> **Available data**:

· · · · · · ·

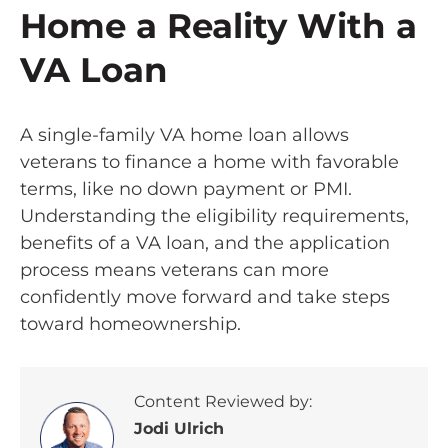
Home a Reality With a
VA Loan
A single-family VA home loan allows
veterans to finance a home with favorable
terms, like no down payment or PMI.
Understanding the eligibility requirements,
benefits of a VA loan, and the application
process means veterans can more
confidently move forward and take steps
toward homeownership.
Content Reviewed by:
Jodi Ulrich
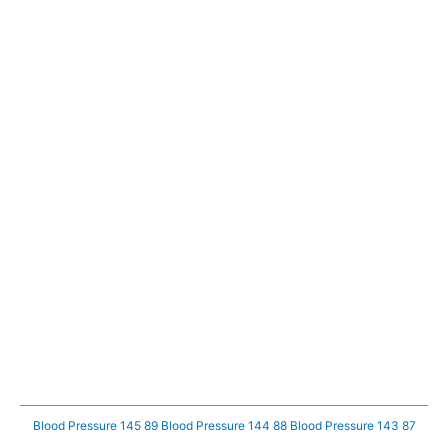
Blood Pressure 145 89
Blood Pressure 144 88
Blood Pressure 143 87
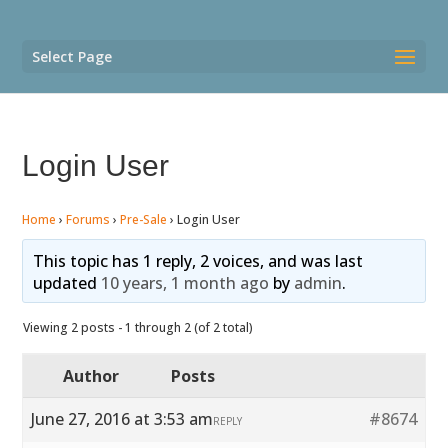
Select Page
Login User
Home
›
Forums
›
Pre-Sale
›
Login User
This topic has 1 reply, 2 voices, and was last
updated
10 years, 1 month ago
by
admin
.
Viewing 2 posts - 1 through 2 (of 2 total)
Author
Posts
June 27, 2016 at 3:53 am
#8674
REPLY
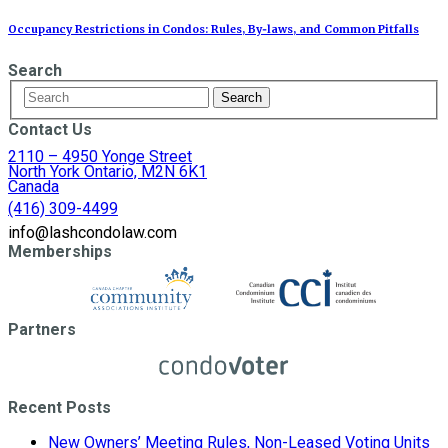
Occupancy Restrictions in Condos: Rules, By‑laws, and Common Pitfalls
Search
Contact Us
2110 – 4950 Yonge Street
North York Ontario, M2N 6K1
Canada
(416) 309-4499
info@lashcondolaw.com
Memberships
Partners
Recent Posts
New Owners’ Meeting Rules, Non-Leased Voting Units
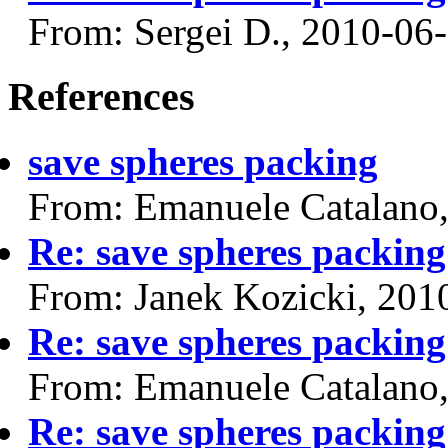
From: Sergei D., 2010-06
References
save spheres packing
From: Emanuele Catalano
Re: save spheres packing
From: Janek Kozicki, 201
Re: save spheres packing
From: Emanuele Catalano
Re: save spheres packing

· · · · · · ·

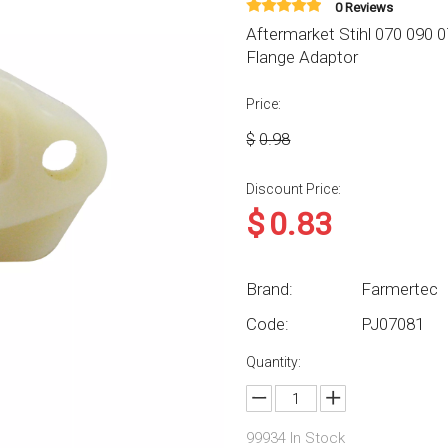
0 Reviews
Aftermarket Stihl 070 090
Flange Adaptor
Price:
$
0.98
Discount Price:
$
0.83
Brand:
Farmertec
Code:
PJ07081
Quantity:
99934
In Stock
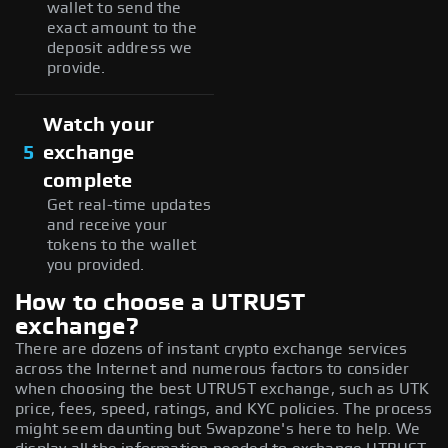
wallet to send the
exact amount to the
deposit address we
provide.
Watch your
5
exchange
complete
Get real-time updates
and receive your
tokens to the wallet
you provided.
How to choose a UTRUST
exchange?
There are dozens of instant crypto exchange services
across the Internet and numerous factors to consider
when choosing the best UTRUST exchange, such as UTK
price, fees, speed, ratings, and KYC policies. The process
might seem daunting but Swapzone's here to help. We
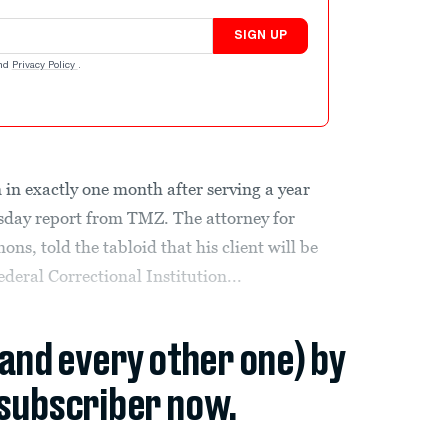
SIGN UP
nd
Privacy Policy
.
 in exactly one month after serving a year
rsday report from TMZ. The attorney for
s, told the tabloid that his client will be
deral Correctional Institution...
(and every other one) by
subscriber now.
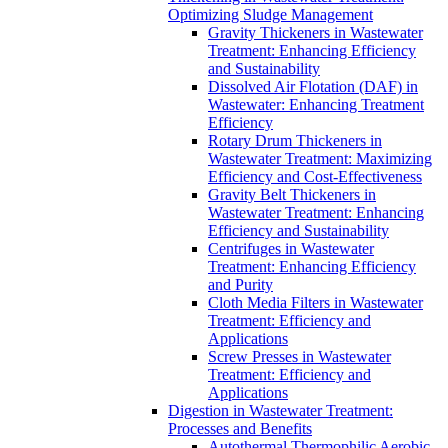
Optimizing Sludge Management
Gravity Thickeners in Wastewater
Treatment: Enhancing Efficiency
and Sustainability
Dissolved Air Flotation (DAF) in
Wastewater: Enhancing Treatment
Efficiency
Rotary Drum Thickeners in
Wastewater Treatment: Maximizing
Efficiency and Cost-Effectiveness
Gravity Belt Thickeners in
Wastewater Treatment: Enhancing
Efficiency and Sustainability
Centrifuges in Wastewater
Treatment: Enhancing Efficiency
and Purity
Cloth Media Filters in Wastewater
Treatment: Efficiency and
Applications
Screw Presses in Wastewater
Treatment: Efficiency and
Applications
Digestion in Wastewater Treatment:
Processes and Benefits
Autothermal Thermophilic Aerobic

· · · · · · ·

> **Aim of the task**: Copy the text of the entries above from the line with "wallet to send the" to the line with "Autothermal Thermophilic Aerobic", including both of those lines. Leave the pictures out of your copy.

> **Solved problem**:
wallet to send the
exact amount to the
deposit address we
provide.
Watch your
5
exchange
complete
Get real-time updates
and receive your
tokens to the wallet
you provided.
How to choose a UTRUST
exchange?
There are dozens of instant crypto exchange services
across the Internet and numerous factors to consider
when choosing the best UTRUST exchange, such as UTK
price, fees, speed, ratings, and KYC policies. The process
might seem daunting but Swapzone's here to help. We
SIGN UP
nd
Privacy Policy
.
 in exactly one month after serving a year
rsday report from TMZ. The attorney for
s, told the tabloid that his client will be
deral Correctional Institution...
(and every other one) by
subscriber now.
Optimizing Sludge Management
Gravity Thickeners in Wastewater
Treatment: Enhancing Efficiency
and Sustainability
Dissolved Air Flotation (DAF) in
Wastewater: Enhancing Treatment
Efficiency
Rotary Drum Thickeners in
Wastewater Treatment: Maximizing
Efficiency and Cost-Effectiveness
Gravity Belt Thickeners in
Wastewater Treatment: Enhancing
Efficiency and Sustainability
Centrifuges in Wastewater
Treatment: Enhancing Efficiency
and Purity
Cloth Media Filters in Wastewater
Treatment: Efficiency and
Applications
Screw Presses in Wastewater
Treatment: Efficiency and
Applications
Digestion in Wastewater Treatment:
Processes and Benefits
Autothermal Thermophilic Aerobic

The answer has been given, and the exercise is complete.